DATA SHOWN.
──────────
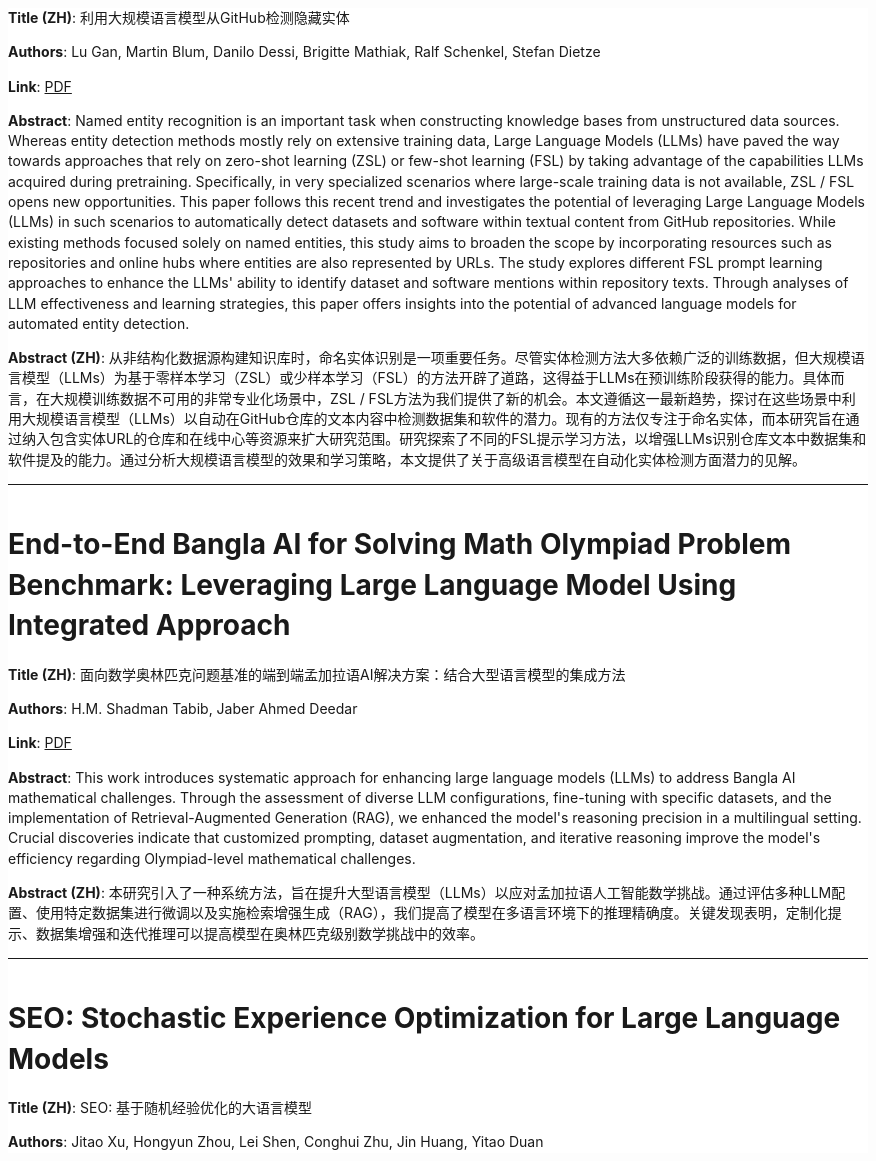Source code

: **Title (ZH)**: 利用大规模语言模型从GitHub检测隐藏实体 

**Authors**: Lu Gan, Martin Blum, Danilo Dessi, Brigitte Mathiak, Ralf Schenkel, Stefan Dietze  

**Link**: [PDF](https://arxiv.org/pdf/2501.04455)  

**Abstract**: Named entity recognition is an important task when constructing knowledge bases from unstructured data sources. Whereas entity detection methods mostly rely on extensive training data, Large Language Models (LLMs) have paved the way towards approaches that rely on zero-shot learning (ZSL) or few-shot learning (FSL) by taking advantage of the capabilities LLMs acquired during pretraining. Specifically, in very specialized scenarios where large-scale training data is not available, ZSL / FSL opens new opportunities. This paper follows this recent trend and investigates the potential of leveraging Large Language Models (LLMs) in such scenarios to automatically detect datasets and software within textual content from GitHub repositories. While existing methods focused solely on named entities, this study aims to broaden the scope by incorporating resources such as repositories and online hubs where entities are also represented by URLs. The study explores different FSL prompt learning approaches to enhance the LLMs' ability to identify dataset and software mentions within repository texts. Through analyses of LLM effectiveness and learning strategies, this paper offers insights into the potential of advanced language models for automated entity detection. 

**Abstract (ZH)**: 从非结构化数据源构建知识库时，命名实体识别是一项重要任务。尽管实体检测方法大多依赖广泛的训练数据，但大规模语言模型（LLMs）为基于零样本学习（ZSL）或少样本学习（FSL）的方法开辟了道路，这得益于LLMs在预训练阶段获得的能力。具体而言，在大规模训练数据不可用的非常专业化场景中，ZSL / FSL方法为我们提供了新的机会。本文遵循这一最新趋势，探讨在这些场景中利用大规模语言模型（LLMs）以自动在GitHub仓库的文本内容中检测数据集和软件的潜力。现有的方法仅专注于命名实体，而本研究旨在通过纳入包含实体URL的仓库和在线中心等资源来扩大研究范围。研究探索了不同的FSL提示学习方法，以增强LLMs识别仓库文本中数据集和软件提及的能力。通过分析大规模语言模型的效果和学习策略，本文提供了关于高级语言模型在自动化实体检测方面潜力的见解。 

---
# End-to-End Bangla AI for Solving Math Olympiad Problem Benchmark: Leveraging Large Language Model Using Integrated Approach 

**Title (ZH)**: 面向数学奥林匹克问题基准的端到端孟加拉语AI解决方案：结合大型语言模型的集成方法 

**Authors**: H.M. Shadman Tabib, Jaber Ahmed Deedar  

**Link**: [PDF](https://arxiv.org/pdf/2501.04425)  

**Abstract**: This work introduces systematic approach for enhancing large language models (LLMs) to address Bangla AI mathematical challenges. Through the assessment of diverse LLM configurations, fine-tuning with specific datasets, and the implementation of Retrieval-Augmented Generation (RAG), we enhanced the model's reasoning precision in a multilingual setting. Crucial discoveries indicate that customized prompting, dataset augmentation, and iterative reasoning improve the model's efficiency regarding Olympiad-level mathematical challenges. 

**Abstract (ZH)**: 本研究引入了一种系统方法，旨在提升大型语言模型（LLMs）以应对孟加拉语人工智能数学挑战。通过评估多种LLM配置、使用特定数据集进行微调以及实施检索增强生成（RAG），我们提高了模型在多语言环境下的推理精确度。关键发现表明，定制化提示、数据集增强和迭代推理可以提高模型在奥林匹克级别数学挑战中的效率。 

---
# SEO: Stochastic Experience Optimization for Large Language Models 

**Title (ZH)**: SEO: 基于随机经验优化的大语言模型 

**Authors**: Jitao Xu, Hongyun Zhou, Lei Shen, Conghui Zhu, Jin Huang, Yitao Duan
──────────
Each entry is to be returned precisely as it appears, but the pictures are to be dropped.

ANSWER FOR THE TASK.
Source code

: **Title (ZH)**: 利用大规模语言模型从GitHub检测隐藏实体 

**Authors**: Lu Gan, Martin Blum, Danilo Dessi, Brigitte Mathiak, Ralf Schenkel, Stefan Dietze  

**Link**: [PDF](https://arxiv.org/pdf/2501.04455)  

**Abstract**: Named entity recognition is an important task when constructing knowledge bases from unstructured data sources. Whereas entity detection methods mostly rely on extensive training data, Large Language Models (LLMs) have paved the way towards approaches that rely on zero-shot learning (ZSL) or few-shot learning (FSL) by taking advantage of the capabilities LLMs acquired during pretraining. Specifically, in very specialized scenarios where large-scale training data is not available, ZSL / FSL opens new opportunities. This paper follows this recent trend and investigates the potential of leveraging Large Language Models (LLMs) in such scenarios to automatically detect datasets and software within textual content from GitHub repositories. While existing methods focused solely on named entities, this study aims to broaden the scope by incorporating resources such as repositories and online hubs where entities are also represented by URLs. The study explores different FSL prompt learning approaches to enhance the LLMs' ability to identify dataset and software mentions within repository texts. Through analyses of LLM effectiveness and learning strategies, this paper offers insights into the potential of advanced language models for automated entity detection. 

**Abstract (ZH)**: 从非结构化数据源构建知识库时，命名实体识别是一项重要任务。尽管实体检测方法大多依赖广泛的训练数据，但大规模语言模型（LLMs）为基于零样本学习（ZSL）或少样本学习（FSL）的方法开辟了道路，这得益于LLMs在预训练阶段获得的能力。具体而言，在大规模训练数据不可用的非常专业化场景中，ZSL / FSL方法为我们提供了新的机会。本文遵循这一最新趋势，探讨在这些场景中利用大规模语言模型（LLMs）以自动在GitHub仓库的文本内容中检测数据集和软件的潜力。现有的方法仅专注于命名实体，而本研究旨在通过纳入包含实体URL的仓库和在线中心等资源来扩大研究范围。研究探索了不同的FSL提示学习方法，以增强LLMs识别仓库文本中数据集和软件提及的能力。通过分析大规模语言模型的效果和学习策略，本文提供了关于高级语言模型在自动化实体检测方面潜力的见解。 

---
# End-to-End Bangla AI for Solving Math Olympiad Problem Benchmark: Leveraging Large Language Model Using Integrated Approach 

**Title (ZH)**: 面向数学奥林匹克问题基准的端到端孟加拉语AI解决方案：结合大型语言模型的集成方法 

**Authors**: H.M. Shadman Tabib, Jaber Ahmed Deedar  

**Link**: [PDF](https://arxiv.org/pdf/2501.04425)  

**Abstract**: This work introduces systematic approach for enhancing large language models (LLMs) to address Bangla AI mathematical challenges. Through the assessment of diverse LLM configurations, fine-tuning with specific datasets, and the implementation of Retrieval-Augmented Generation (RAG), we enhanced the model's reasoning precision in a multilingual setting. Crucial discoveries indicate that customized prompting, dataset augmentation, and iterative reasoning improve the model's efficiency regarding Olympiad-level mathematical challenges. 

**Abstract (ZH)**: 本研究引入了一种系统方法，旨在提升大型语言模型（LLMs）以应对孟加拉语人工智能数学挑战。通过评估多种LLM配置、使用特定数据集进行微调以及实施检索增强生成（RAG），我们提高了模型在多语言环境下的推理精确度。关键发现表明，定制化提示、数据集增强和迭代推理可以提高模型在奥林匹克级别数学挑战中的效率。 

---
# SEO: Stochastic Experience Optimization for Large Language Models 

**Title (ZH)**: SEO: 基于随机经验优化的大语言模型 

**Authors**: Jitao Xu, Hongyun Zhou, Lei Shen, Conghui Zhu, Jin Huang, Yitao Duan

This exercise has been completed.